- Hardcover:416 pages
- Publisher:Viking Adult (August 9, 2011)
- ISBN-10: 0670022314
- Source: Publisher
Immediately following the series of events that takes place in The Magicians, Quentin, Eliot, Janet, and Julia are now the High Kings and Queens of Fillory. Quentin isn’t impressed with the amount of work he has to do as king, so he decides to go out on a mission of sorts, to the Outer Island, a small, remote island on the edge of his kingdom. Julia joins him on this journey, one that isn’t as “low key” as Quentin may have expected. The island is reported to have “the key that winds up the world.”
The key drops Quentin & Julia where they least expect, back to Earth and the depressing world of Chesterton, Massachusetts. As they attempt to return to Fillory, they discover that Neitherlands, the “junction” point to other worlds, is nearing it’s demise. The key they hold ins one of many; all of the keys must be found in order to prevent a magical apocalypse.
Quentin & Julia must rely on all sorts of magical and mysterious creatures, including a league of underground magicians, a sloth, and more, to gain access to all the keys and prevent the Neitherlands from being destroyed.
Interspersed in the main storyline are flashbacks Julia takes to a time before she was reunited with Quentin. It is during this time that she partakes in some pretty dark magical behaviors. The result of these practices, and the forces they summoned, force Julia and her friends into quite the destructive and dangerous magical battle. Julia & Quentin are forever changed as a result, not necessarily for the positive.
The writing in The Magician King is just as breathtaking and beautiful as in the previous book. I found myself marking passages I adored; soon the book was full of marked passages. The reader continues to learn more about the characters they loved an adored from The Magicians, but it is Julia’s character that I felt I learned more about in this particular book. Julia’s character was never really “right”…we get to see a completely different side to her in this book.
When I read The Magicians, I appreciated the characters and the writing style, but I didn’t love the book. The same goes for The Magician King. It’s a fantastic book for fans of fantasy, adults looking for a book to help them get over their depression over the Harry Potter series ending. It is quite the impressive read, just not the one for me. While I enjoyed this book more than the previous, I wasn’t able to become invested in the storyline or the characters. This is no fault of the book or the author; this series just isn’t for me.

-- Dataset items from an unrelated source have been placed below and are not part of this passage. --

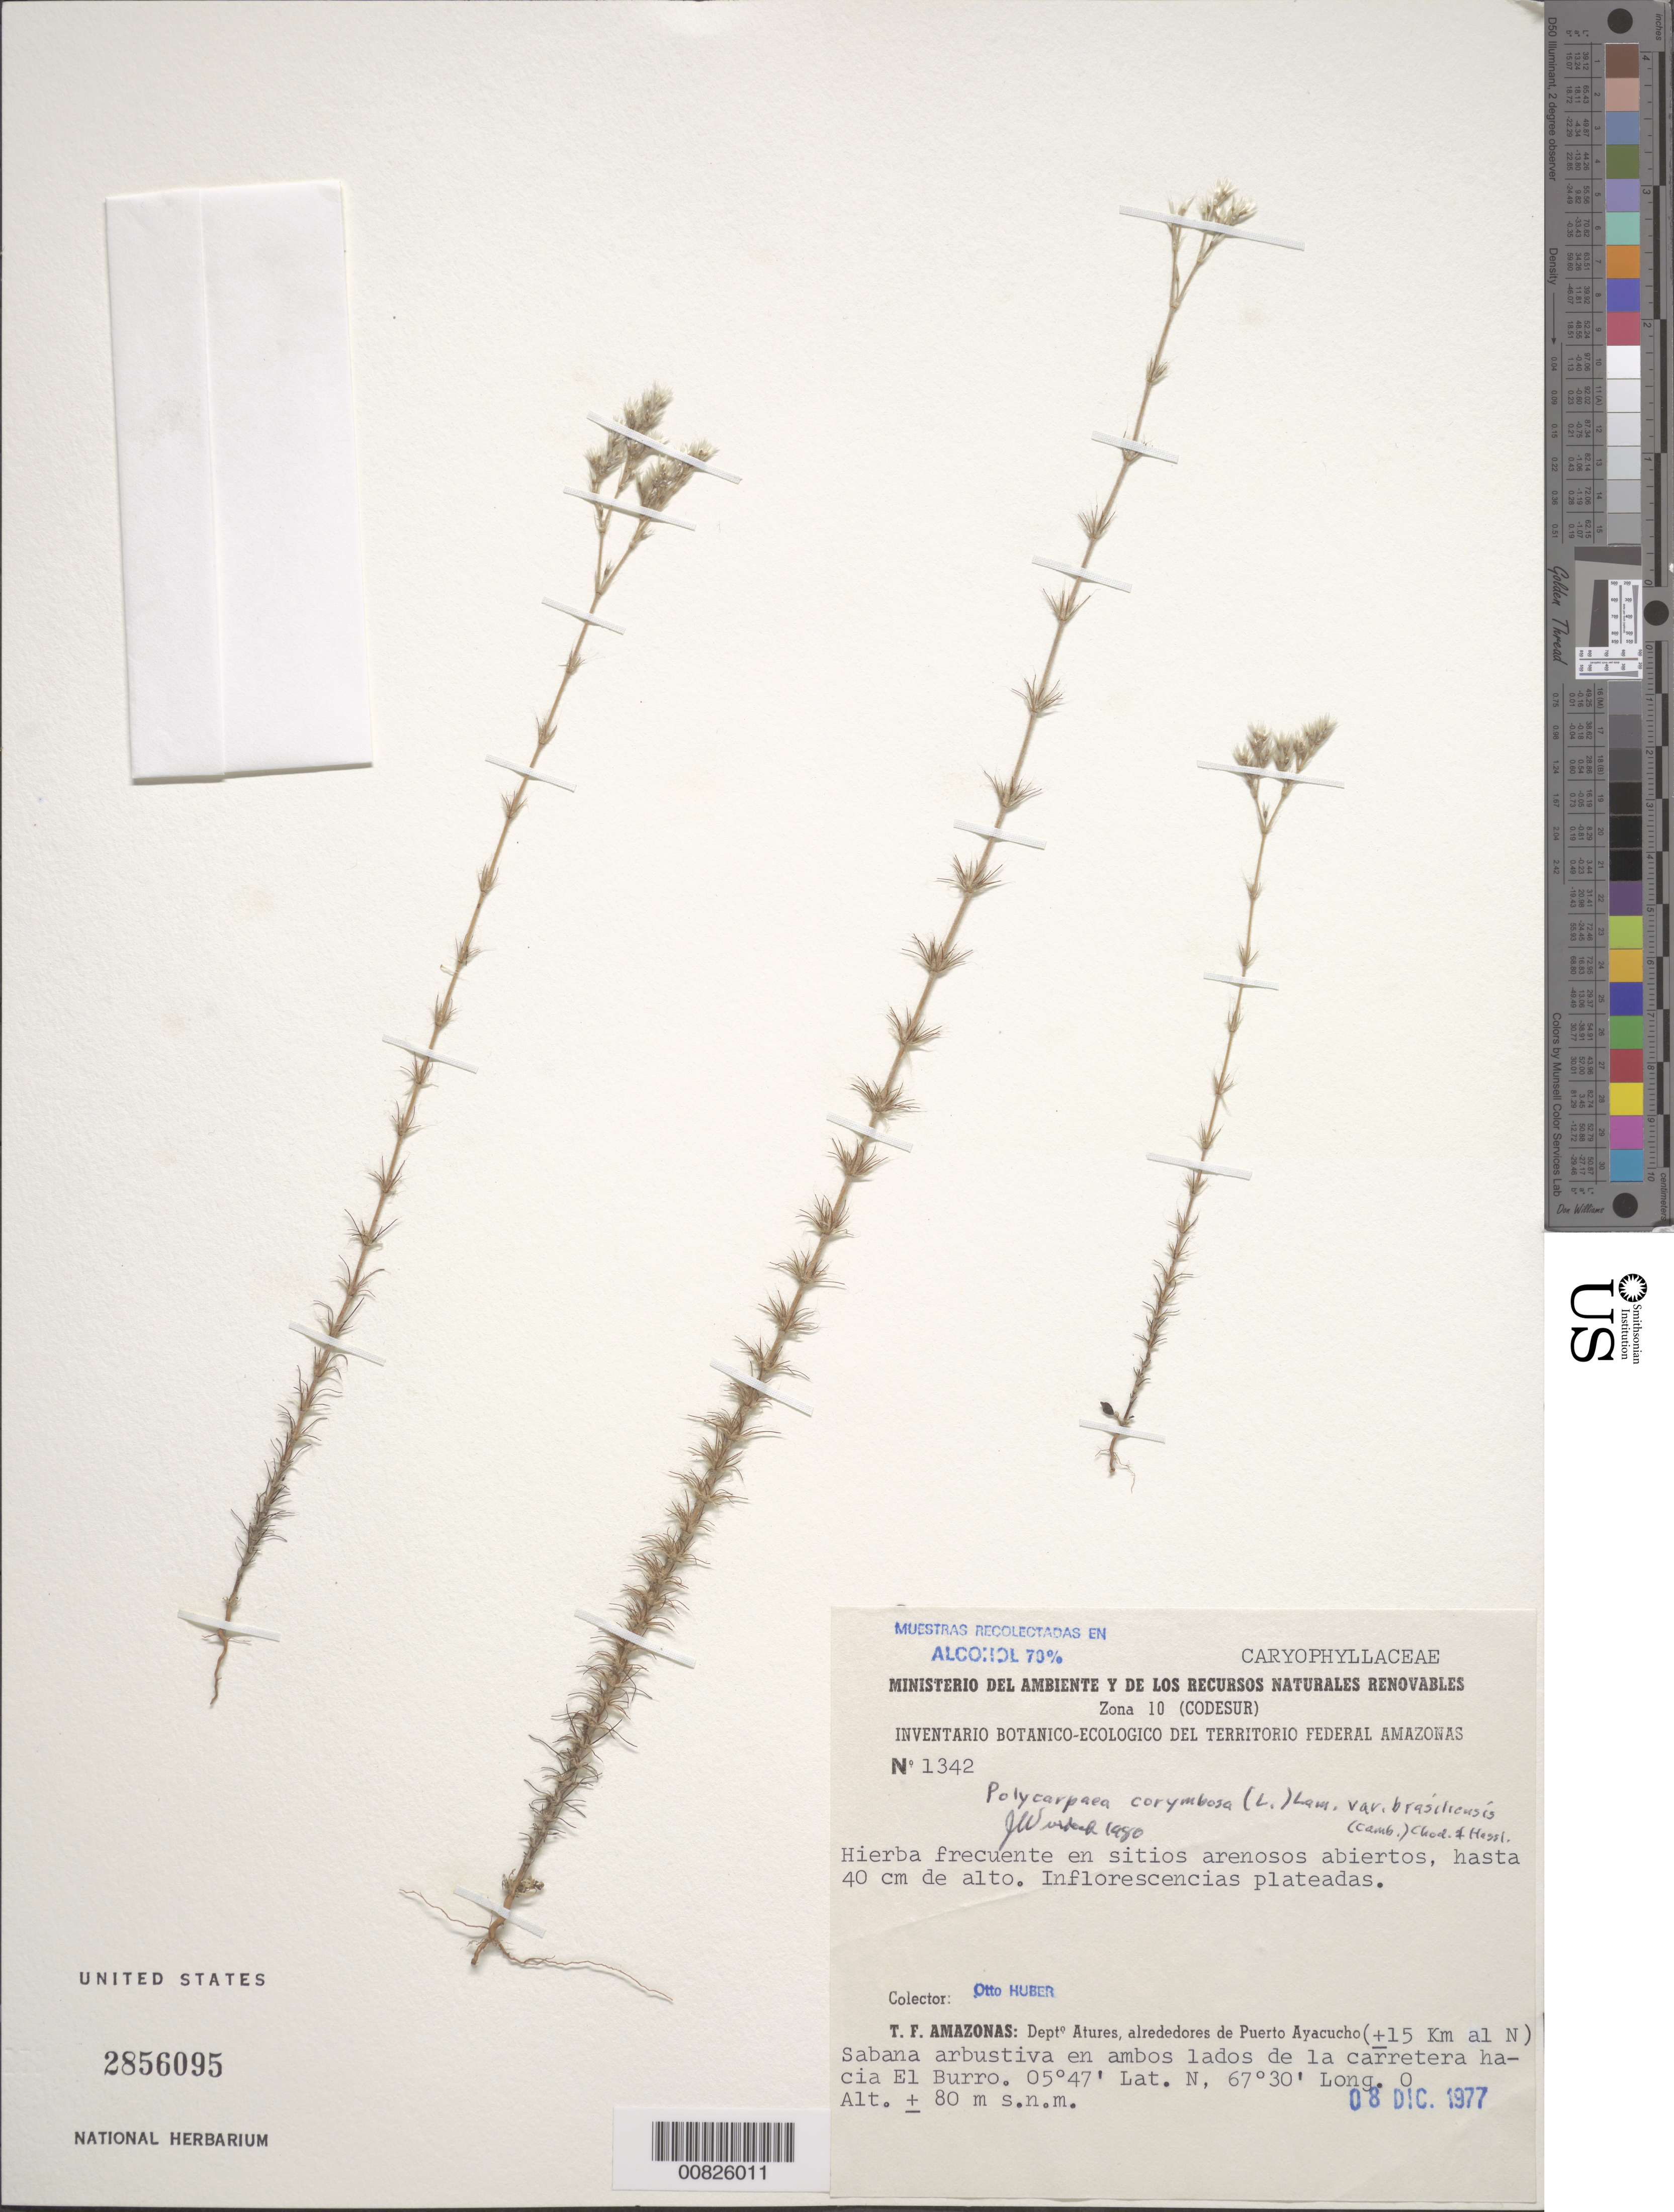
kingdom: Plantae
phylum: Tracheophyta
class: Magnoliopsida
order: Caryophyllales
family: Caryophyllaceae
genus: Polycarpaea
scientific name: Polycarpaea corymbosa var. brasiliensis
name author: (Cambess.) Chodat & Hassl.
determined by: Wurdack, John J., (US), US (UNITED STATES)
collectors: O. Huber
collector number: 1342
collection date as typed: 8-Dec-77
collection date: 1977-12-08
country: Venezuela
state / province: Amazonas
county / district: Atures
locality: Puerto Ayacucho, 15 km N of on road to El Burro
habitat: Sabana arbustiva en ambos lados de la carretera; en sitios arenosos abiertos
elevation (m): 80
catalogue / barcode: US 2856095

Despite my personal feelings, I do still recommend The Magician King for fans of fantasty. As indicated, the writing is breathtaking, a style one doesn’t often uncover. The characters are severely flawed, making them even more realistic and believable. They are quite witty and sarcastic, guaranteeing a few laughs. Others liken the series to an adult version of the Harry Potter and Narnia series. I will leave that to you to decide.